The presented research is focused on Pt-C composite catalysts for proton exchange membrane fuel cell (PEMFC) applications. Nanostructured Pt-C thin films (thickness 25-150 nm, Fig 1d) were deposited on carbon paper gas diffusion layer (Sigracet 29 BC) substrates by magnetron sputtering method. Total Pt loading in the thin films varied in the range 5.5-30 µg/cm²as determined by XPS. These catalysts were examined for their activity in hydrogen oxidation reaction (HOR) and oxygen reduction reaction (ORR).

A fuel cell with a membrane electrode assembly (MEA) based on Nafion 212 membrane with our Pt-C anode (Pt loading 5.5-30 µg/cm²) and a commercial state-of-the-art Pt/C cathode (Pt loading 300µg/cm²) generated output power up to 1.0 W/cm² (Fig 1a), value comparable to MEA with commercial powder anode using much higher Pt loading 200-300 µg/cm². This result demonstrates significant improvement in platinum utilization for HOR due to high dispersion of Pt provided by the magnetron sputtering deposition method. Similarly, a MEA with the commercial Pt/C cathode and our Pt/C thin film (Pt loading 5.5-30 µg/cm²) as anode yielded stable power up to 0.73W/cm²(Fig 1 b), proving its high efficiency for ORR.

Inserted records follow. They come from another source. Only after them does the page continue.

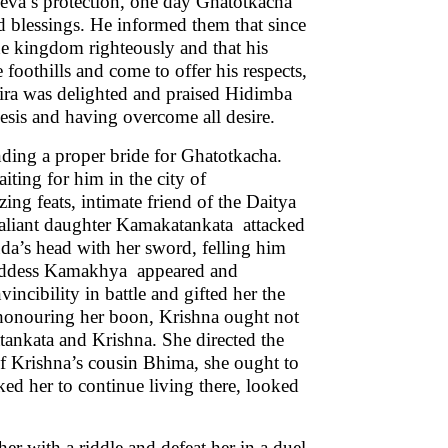
eva’s protection, one day Ghatotkacha
 blessings. He informed them that since
he kingdom righteously and that his
 foothills and come to offer his respects,
ira was delighted and praised Hidimba
scesis and having overcome all desire.
nding a proper bride for Ghatotkacha.
iting for him in the city of
ng feats, intimate friend of the Daitya
valiant daughter Kamakatankata attacked
da’s head with her sword, felling him
 goddess Kamakhya appeared and
ncibility in battle and gifted her the
, honouring her boon, Krishna ought not
ankata and Krishna. She directed the
f Krishna’s cousin Bhima, she ought to
sked her to continue living there, looked
 with a riddle and defeat her in a duel.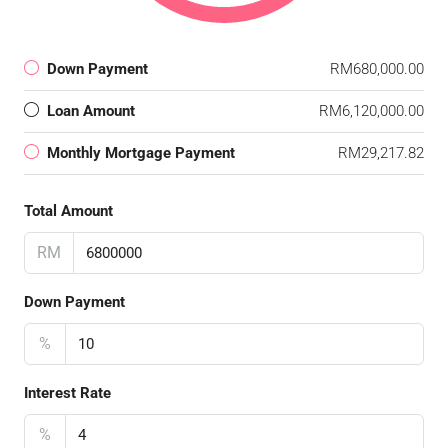
Down Payment
RM680,000.00
Loan Amount
RM6,120,000.00
Monthly Mortgage Payment
RM29,217.82
Total Amount
RM
Down Payment
%
Interest Rate
%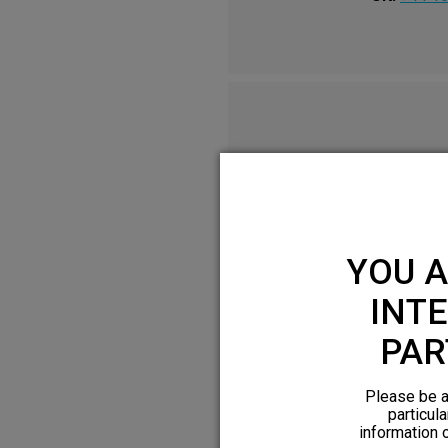
YOU A
INTE
PAR
Please be a
particula
information 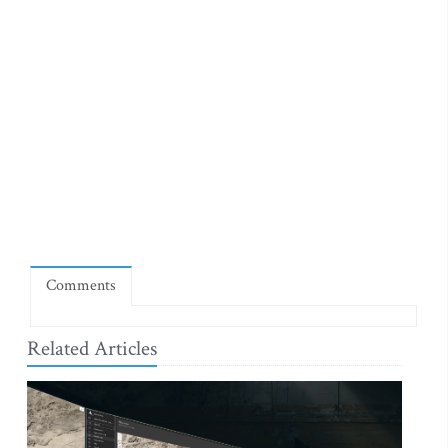
Comments
Related Articles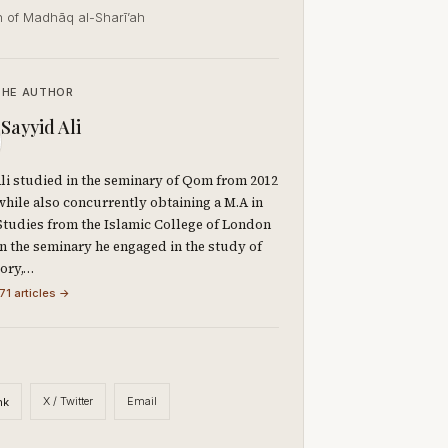
h of Madhāq al-Sharī’ah
THE AUTHOR
Sayyid Ali
li studied in the seminary of Qom from 2012
 while also concurrently obtaining a M.A in
Studies from the Islamic College of London
 In the seminary he engaged in the study of
eory,…
71 articles →
X / Twitter
Email
nk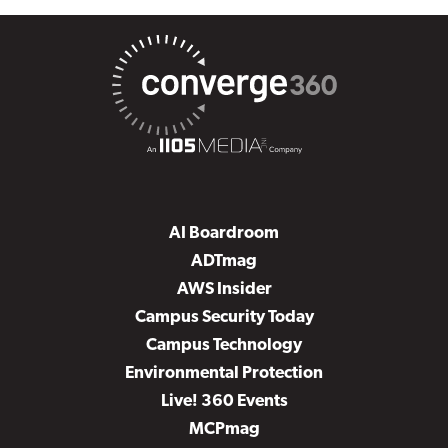
AI Boardroom
ADTmag
AWS Insider
Campus Security Today
Campus Technology
Environmental Protection
Live! 360 Events
MCPmag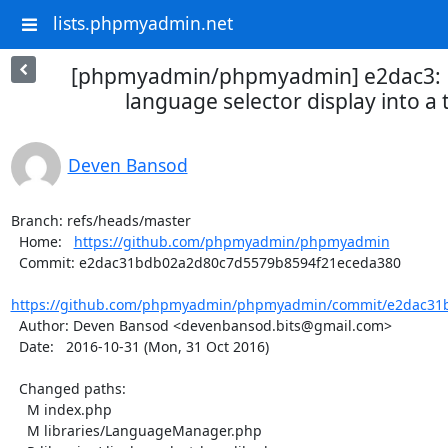
lists.phpmyadmin.net
[phpmyadmin/phpmyadmin] e2dac3: R
language selector display into a 
Deven Bansod
Branch: refs/heads/master

  Home:   
https://github.com/phpmyadmin/phpmyadmin
  Commit: e2dac31bdb02a2d80c7d5579b8594f21eceda380

https://github.com/phpmyadmin/phpmyadmin/commit/e2dac31b
  Author: Deven Bansod <devenbansod.bits@gmail.com>

  Date:   2016-10-31 (Mon, 31 Oct 2016)

  Changed paths:

    M index.php

    M libraries/LanguageManager.php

Based on the above findings, a MEA with both magnetron sputtered Pt/C electrodes using total Pt loading 20 µg/cm² was tested with a 4 cm² cell operating at 70˚C in H₂/O₂-feed regime for 24 hours. The platinum content on cathode and anode side was chosen 14.4 µg/cm² and 5.5 µg/cm², providing highest efficiency for HOR and ORR, respectively. I-V polarization and power density curves were measured with fresh catalyst as well after a 24-hour duration test without any significant lost of efficiency during this period of time (Fig 1c). The magnetron sputtered Pt-C with fine metal dispersion proved to be a promising catalytic material with high Pt utilization for hydrogen-feed PEMFC applications. An additional significant benefit of the Pt-C composite is its lower requirement with respect to feed humidity.